The article highlighted the strengths of “Blood,” particularly touching upon the aspects of the show that might appeal to fans who are in the United States. A representative for DramaFever told Osen, “‘Blood’ is not just a vampire story and action romance. In addition, the plot contains a nice and young doctor.”

Osen continued to highlight the positive aspects of “Blood” and its performance on DramaFever. According to the article, “Blood” is performing second to “Running Man” on the site, with “Jekyll, Hyde, and I” coming in third. Interestingly, “Jekyll, Hyde, and I” has floundered in its ratings with Korean audiences when placed against the juggernaut of “Kill Me, Heal Me.” However, “Kill Me, Heal Me” is not a series that is exclusively broadcast on DramaFever; it is simulcast on Viki.

The report highlighted “Healer” as the fourth most popular series currently available on DramaFever, followed by “The Heirs,” “Roommate,” Pinocchio,” and “Kill Me, Heal Me” in seventh place. “Healer” was exclusively simulcast on DramaFever prior to its roll out on Viki, while “The Heirs” and “Roommate” continue to maintain exclusive broadcast rights on DramaFever. “Roommate” is another example of a program which continues to draw low ratings from audiences in Korea but is an international hit.

“Blood” has struggled with single digit ratings since its premiere on February 16. The ratings for the drama continues to drop as it faces stiff competition from the period series "Shine or Go Crazy" and former MBLAQ member Lee Joon in "Heard it From the Grapevine."

The series is slated for twenty episodes but has received harsh criticism from audiences in Korea, who have been dissatisfied with the acting performances delivered by Gu Hye Sun and Ahn Jae Hyun.

Producers for “Blood” addressed the controversial acting of Gu on March 1, while lending their support for the star.
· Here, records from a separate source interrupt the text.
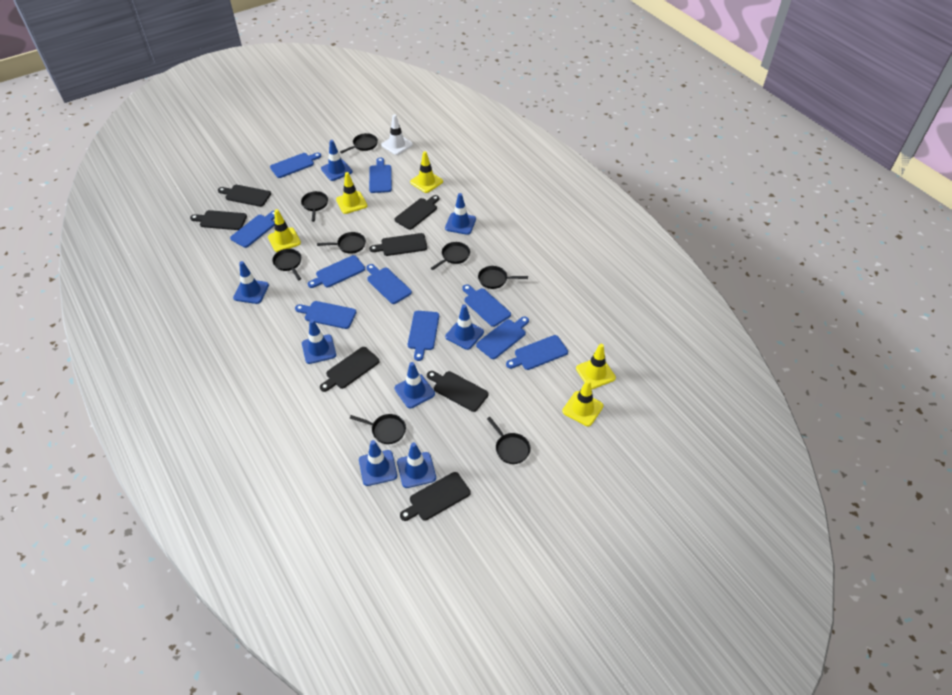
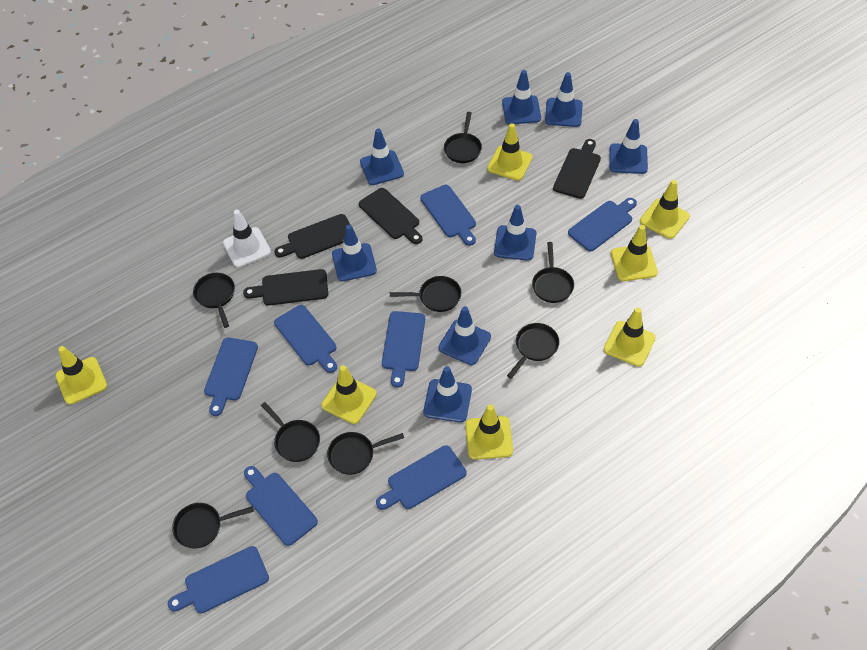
black cutting board: 7 -> 4
blue cutting board: 10 -> 8
yellow traffic cone: 5 -> 7

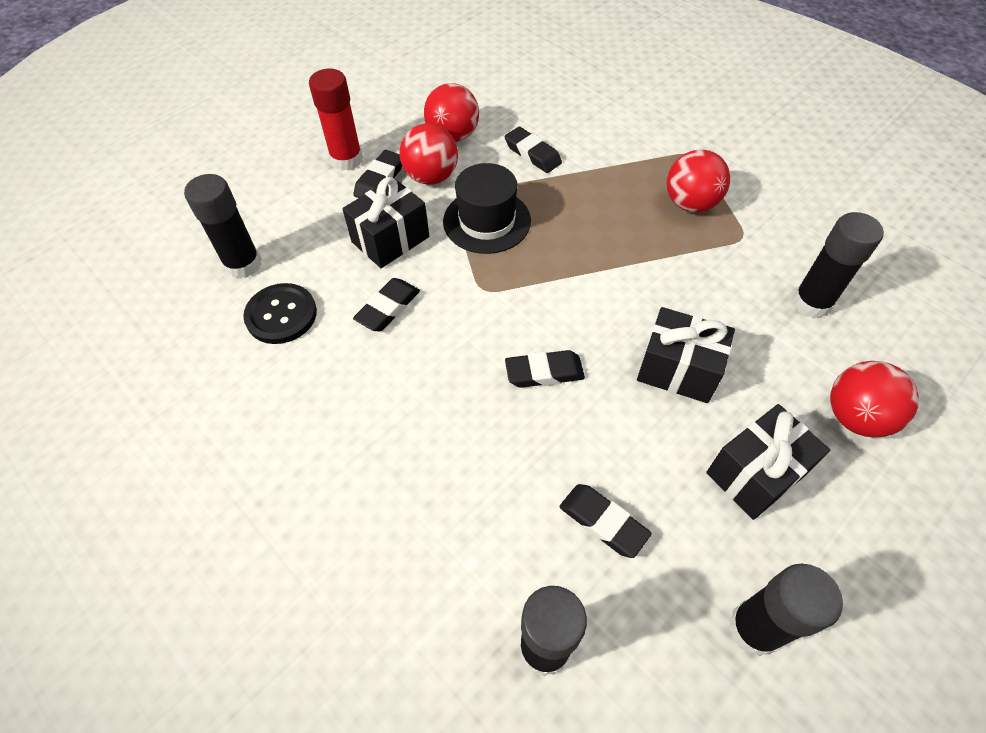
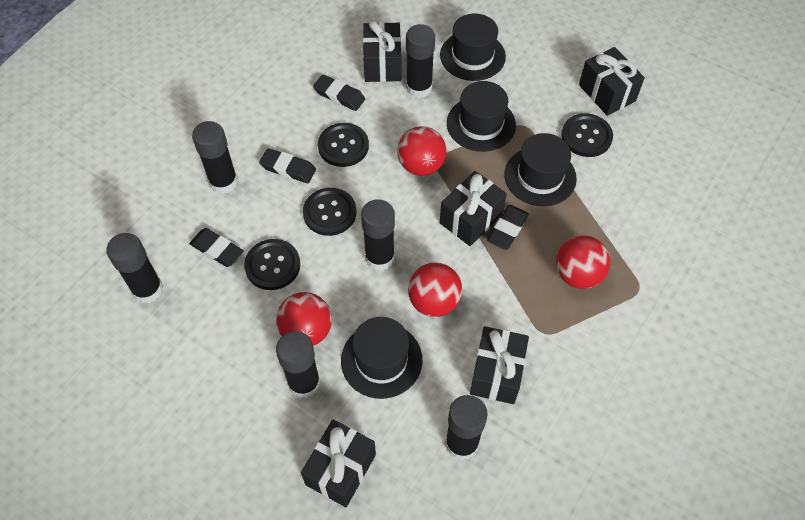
black button: 1 -> 4
black eraser: 5 -> 4
black gift: 3 -> 5
black glue stick: 4 -> 6
black hat: 1 -> 4
red glue stick: 1 -> 0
The bulk of criticism faced by the lead actors in “Blood” centers on the delivery of their dialogue and speech patterns. While unusual vocal patterns may be tolerable for international fans who are not fluent in Korean, it has decreased the viewership quality for audiences in Korea.

Netizens have questioned her awkward pronunciation, unpredictable voice modulation and unnatural body articulation.

Ahn has also come under fire from domestic fans who were dissatisfied with his performance in episodes 1 and 2. During these episodes, audiences in Korea questioned his delivery of stage combat moves during action sequences and his articulation during a rooftop scene where he did not properly enunciate his lines.

Fans on Netizen Buzz reacted with mixed feelings after reading the report by Osen. One of the top comments is one that could be disparaging for international fans of K-Drama. The top voted comment was, “I don't think they know that the acting's bad. Since they don't know Korean, they probably can't get a feel for it.”

Other reactions on Netizen Buzz ranged from allegations of media manipulation by YG Entertainment, the agency which represents Gu Hye Sun, to questions regarding the placement of “Kill Me, Heal Me” on the list.

As Korean television programming becomes more popular with international audiences, it may be necessary that services like DramaFever and Viki provide better context regarding their exclusive broadcast rights and the way this influences the shows which are considered the most-viewed on their sites.